In the days of the first fervour the Christian brethren set up a plan of voluntary socialism, and wished to have all things in common; but the plan did not work, and they had recourse to a systematic relief of the poor. One feature of this relief was what were called Love-feasts. It was not unusual in ancient times for large bodies of men to dine together, and large dinner-parties were often made up by each man bringing his contribution to the feast. With some such idea as this the Christians met, men and women together, the rich bringing the supplies, and they all dined together. Probably they did this every day at the earliest period, and some think that these meals constituted the celebration of what is called the Lord’s Supper. The love-feasts were unquestionably associated with this institution; but in the course of time they became less frequent, and generally took place after the administration of the Eucharist. They continued till the fifth century at least, and were often held in the churches after churches were erected. These dinners were not always scenes of perfect propriety, as St. Paul’s First Epistle to the Corinthians shows, and on some occasions intoxication and riotousness prevailed. These feasts went by the name of Loves, or Love-feasts, as we now translate the word. We need not wonder that Pagans should suspect that the Loves were not of the purest.

Then there was another practice, still more foreign to our Christian ideas. There is no command in the New Testament to keep the Sunday, or to stand or sit at singing, or to repeat the Creed or to keep Good Friday or Christmas, or to do a hundred other things about which Christians have wrangled with all earnestness; but there is a commandment five times repeated in the Apostolic Epistles, and indicative of the strong bond of brotherhood which bound Christian brothers and sisters to each other, to this effect: “Salute the brethren with a holy kiss,” or in another form, “Salute the brethren with a kiss of love.” It is likely that at first this kiss was imparted at every meeting, but gradually it became limited to the great sacramental occasions, such as baptism and the Eucharist. At first, too, and for a considerable time, the Christian brothers and sisters kissed each other. It is easy to see that such a practice would give rise to scandalous reports, and there is evidence in the ecclesiastical writers that the early Christians did not always make it a holy kiss, as it should have been. Athenagoras[136] quotes a saying which he attributes to our Lord, and which evidently deals with an abuse of this practice. It is to this effect: “Whoever kisses a second time, because he has found pleasure in it, commits a sin.” And Clement[137] of Alexandria thus speaks of the matter: “Love is not tested by a kiss, but by kindly feeling. But there are those that do nothing but make the churches resound with a kiss. For this very thing, the shameless use of the kiss, which ought to be mystic, occasions foul suspicions and evil reports.”

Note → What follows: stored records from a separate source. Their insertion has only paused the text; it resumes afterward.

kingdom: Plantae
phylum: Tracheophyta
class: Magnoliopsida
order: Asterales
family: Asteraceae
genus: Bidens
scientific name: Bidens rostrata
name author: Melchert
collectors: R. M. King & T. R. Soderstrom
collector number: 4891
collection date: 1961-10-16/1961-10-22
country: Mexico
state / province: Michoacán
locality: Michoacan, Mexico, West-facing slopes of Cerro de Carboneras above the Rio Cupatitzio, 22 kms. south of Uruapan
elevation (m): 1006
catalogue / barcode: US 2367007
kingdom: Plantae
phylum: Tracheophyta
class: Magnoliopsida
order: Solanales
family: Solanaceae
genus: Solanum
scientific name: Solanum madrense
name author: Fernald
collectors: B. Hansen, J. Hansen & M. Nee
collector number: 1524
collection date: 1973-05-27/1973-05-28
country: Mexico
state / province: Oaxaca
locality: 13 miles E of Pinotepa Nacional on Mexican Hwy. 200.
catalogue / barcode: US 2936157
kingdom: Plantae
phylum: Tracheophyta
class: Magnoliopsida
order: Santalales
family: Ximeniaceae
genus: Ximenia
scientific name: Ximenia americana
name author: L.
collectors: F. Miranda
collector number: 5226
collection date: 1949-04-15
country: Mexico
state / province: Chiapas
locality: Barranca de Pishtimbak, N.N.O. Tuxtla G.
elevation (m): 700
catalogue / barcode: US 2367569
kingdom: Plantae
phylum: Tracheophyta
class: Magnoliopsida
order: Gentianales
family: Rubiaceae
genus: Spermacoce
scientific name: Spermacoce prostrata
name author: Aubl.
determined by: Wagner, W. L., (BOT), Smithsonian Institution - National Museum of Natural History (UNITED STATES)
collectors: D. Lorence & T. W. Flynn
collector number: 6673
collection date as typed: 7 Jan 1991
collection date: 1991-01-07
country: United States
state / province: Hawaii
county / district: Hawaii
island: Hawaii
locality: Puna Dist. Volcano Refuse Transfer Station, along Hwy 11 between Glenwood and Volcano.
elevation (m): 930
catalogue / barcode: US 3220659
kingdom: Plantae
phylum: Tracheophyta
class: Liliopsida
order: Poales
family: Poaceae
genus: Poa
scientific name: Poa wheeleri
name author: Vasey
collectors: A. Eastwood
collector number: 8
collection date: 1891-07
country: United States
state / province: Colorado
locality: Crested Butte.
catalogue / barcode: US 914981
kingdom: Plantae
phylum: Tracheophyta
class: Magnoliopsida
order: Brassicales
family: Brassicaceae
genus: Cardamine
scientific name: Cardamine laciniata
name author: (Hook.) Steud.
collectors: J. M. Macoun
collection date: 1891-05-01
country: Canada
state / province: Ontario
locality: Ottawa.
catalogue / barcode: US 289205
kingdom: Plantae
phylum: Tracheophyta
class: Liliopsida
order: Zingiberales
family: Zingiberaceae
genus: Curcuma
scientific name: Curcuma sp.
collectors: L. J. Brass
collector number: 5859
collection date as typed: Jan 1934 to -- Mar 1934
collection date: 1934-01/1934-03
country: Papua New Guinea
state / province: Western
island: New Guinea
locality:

These customs prove that considerable freedom prevailed among the earliest Christians, and doubtless sometimes this freedom was abused. In the very first epoch some of the Corinthian Christians sided with a man who committed incest and persisted in it after rebuke, and the Apostle had to exert himself to the utmost to repress the sympathy and the sin, but the accusations, speaking generally, were hideously false and unfounded. They are of some consequence for our purpose, for they must have acted powerfully on the minds of Christians in inducing them to avoid everything that might furnish even the semblance of justification for them.